My original point was that it was mainly Sméagol's character, and not the influence of Ring, which triggered Sméagol's decision to murder his companion, Déagol, immediately after seeing the Ring for the first time. I came to this conclusion because I found it to be odd, that this is indeed the only case of holdup murder in the history of the Ring.

This make sense if you look at it at a contentual point of view. I compared different scenarios of people meeting the current ring-bearer and their outcome purely on a innerwordly basis. But there's a problem: This method necessarily tries to level out contradictions to archive a logical harmony, of sorts, for the events within the fictional world.

If you look at the Sméagol/Déagol-incident from more of a literarily point of view, one might come to a different conclusion. The function of Gandalf's account on Gollum's back-story (The shadow of the past) of how he acquired the Ring might very well have been to illustrate the corrupting and dangerous nature of the Ring.
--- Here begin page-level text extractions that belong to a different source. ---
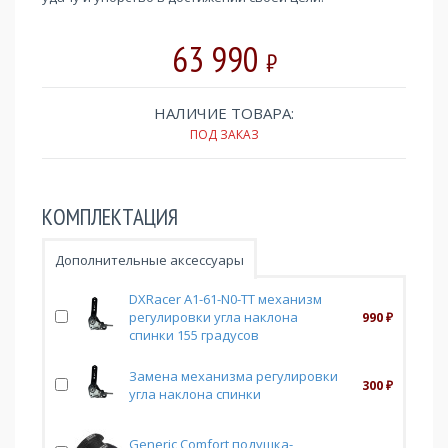
63 990
₽
НАЛИЧИЕ ТОВАРА:
ПОД ЗАКАЗ
КОМПЛЕКТАЦИЯ
Дополнительные аксессуары
DXRacer A1-61-N0-TT механизм
регулировки угла наклона
990
₽
спинки 155 градусов
Замена механизма регулировки
300
₽
угла наклона спинки
Generic Comfort подушка-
The reader gets a very good impression of the evil nature of the power of the Ring. After all the chapter is about this very subject. It is only consistent that the Ring seems to be so much more powerful, in that regard.

The problem is that this concept would directly contradict a story about a Fellowhip, at it's core. If Tolkien would have kept this level of intensity no story about friendship and holding together would have been possible. Frodo, essentially, would have to be on his own from the very beginning.